Would hilarity ensue when the world’s greatest tenor Tito Merelli (Michael Matus) came to 1934’s Cleveland to save the ailing Grand Opera Company by giving his Otello, suddenly becoming indisposed requiring the director’s geeky assistant Max (Damian Humbley) to step in? Or would it be about as much fun as the Go Compare ads?
Sadly it’s a close call. But just about as irritating and much, much longer.
Yes, this was a preview but the posters are already boasting “This summer’s musical comedy hit”. Rather cheeky if you think about it. What exactly constitutes a hit? Good reviews for its Plymouth run last year? Or because it’s selling out? If so, why did Time Out offer top price seats at “a tenner for a tenor” last week?
There is nothing much wrong with most of the cast, directed by Ian Talbot to fling themselves in and out of doors with abandon, some sweating heavily on the prettily gaudy purple and gold sets, which cleverly transform. Paul Farnsworth, who also designed some rather comely costumes, can hold his head high. Riding is the tenor’s wife and impresses greatly in her all-too-brief appearance in Act 1 (proving to Andrew that it is possible to wear pink and lime green successfully) before disappearing almost for good – popping up shortly at the end.
But the music (Brad Carroll) is rather samey and the book and lyrics (Peter Sham) seemed mostly pedestrian although to be fair when the chorus sang we barely heard a word, so perhaps their lines are hysterical enough to warrant the “musical comedy” tag.
The only time Phil laughed was when he saw the bell boys prancing around and caught this lyric:
Welcome to the 13th floor
Where the bellhops
Have a number of surprises in store
It seemed there would be few unexpected revelations from these boys.
Andrew could take no more. It may have been based around a performance of Otello, but he was finding nothing moorish on display here. Andrew’s ironing board suddenly seemed more alluring. An interval departure was inevitable.
Phil being more of a trouper (and less attracted to ironing) soldiered on gamely, proving optimism can be a dashed negative virtue. Andrew wasn’t the only one to jump ship and as Act 2 dragged on Phil wistfully surveyed the seats vacated by others at the entr’acte.
Did Andrew miss much? No, unless you count the sight of three men, including a criminally miscast Kelly, dressed as Otello, all tights, dangly cod pieces and black-face. Only one number (Sophie-Louise Dann‘s “May I have a Moment?”) really took off, but that’s because it was largely a medly of opera classics, which says all you need about the rest of the songs. And it did have a couple of decent sight gags including a rather unhygienic one with a toilet brush.
Phil was hoping for a big tap number, but tap was dispensed with rather perfunctorily in Act 1. Since much of Act 2 is confined to Merelli’s hotel suite, which is divided into two rooms, the groupings had to be kept to either side of a largely invisible wall which obviated the chance of a real show-stopper.

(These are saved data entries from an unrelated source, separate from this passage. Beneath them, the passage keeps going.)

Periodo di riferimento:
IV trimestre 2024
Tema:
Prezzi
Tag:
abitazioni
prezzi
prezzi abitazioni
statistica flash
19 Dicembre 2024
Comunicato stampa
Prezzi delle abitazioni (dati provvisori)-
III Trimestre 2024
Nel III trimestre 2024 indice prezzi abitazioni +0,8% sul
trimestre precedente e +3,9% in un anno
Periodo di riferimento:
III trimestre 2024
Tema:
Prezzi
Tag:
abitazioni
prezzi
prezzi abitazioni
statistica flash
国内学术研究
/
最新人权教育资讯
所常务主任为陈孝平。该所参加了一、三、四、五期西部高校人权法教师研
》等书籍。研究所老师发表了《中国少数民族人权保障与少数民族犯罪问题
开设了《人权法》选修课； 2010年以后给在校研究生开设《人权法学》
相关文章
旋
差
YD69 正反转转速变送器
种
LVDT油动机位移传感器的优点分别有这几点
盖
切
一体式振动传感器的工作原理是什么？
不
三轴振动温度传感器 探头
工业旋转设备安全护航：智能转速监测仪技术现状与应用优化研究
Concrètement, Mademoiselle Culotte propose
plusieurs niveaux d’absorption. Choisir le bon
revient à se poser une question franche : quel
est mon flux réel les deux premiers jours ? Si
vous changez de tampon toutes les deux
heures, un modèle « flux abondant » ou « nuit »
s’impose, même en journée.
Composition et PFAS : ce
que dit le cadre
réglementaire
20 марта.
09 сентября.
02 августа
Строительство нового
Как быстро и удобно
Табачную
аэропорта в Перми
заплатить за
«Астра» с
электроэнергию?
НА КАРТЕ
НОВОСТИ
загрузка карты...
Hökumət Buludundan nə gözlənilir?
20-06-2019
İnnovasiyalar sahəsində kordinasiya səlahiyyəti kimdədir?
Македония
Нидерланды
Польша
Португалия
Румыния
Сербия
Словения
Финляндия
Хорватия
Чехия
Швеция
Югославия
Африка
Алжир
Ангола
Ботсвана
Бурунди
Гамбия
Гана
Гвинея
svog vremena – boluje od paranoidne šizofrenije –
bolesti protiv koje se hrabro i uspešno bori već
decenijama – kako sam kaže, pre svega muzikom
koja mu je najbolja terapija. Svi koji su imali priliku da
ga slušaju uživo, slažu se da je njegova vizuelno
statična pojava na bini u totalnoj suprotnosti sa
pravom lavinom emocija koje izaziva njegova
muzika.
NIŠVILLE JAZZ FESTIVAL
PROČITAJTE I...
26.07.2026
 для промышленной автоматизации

The show’s finale saw the full cast reprising the rather bland title song.
We should have known better. Even though this was a preview the problem’s in the material and looks beyond saving.
It’s too late to bring in a show doctor unless they were trained at Dignitas. Or as Andrew, in keeping with the Otello theme, mused before deciding to end it all, “Lend me a pillow”.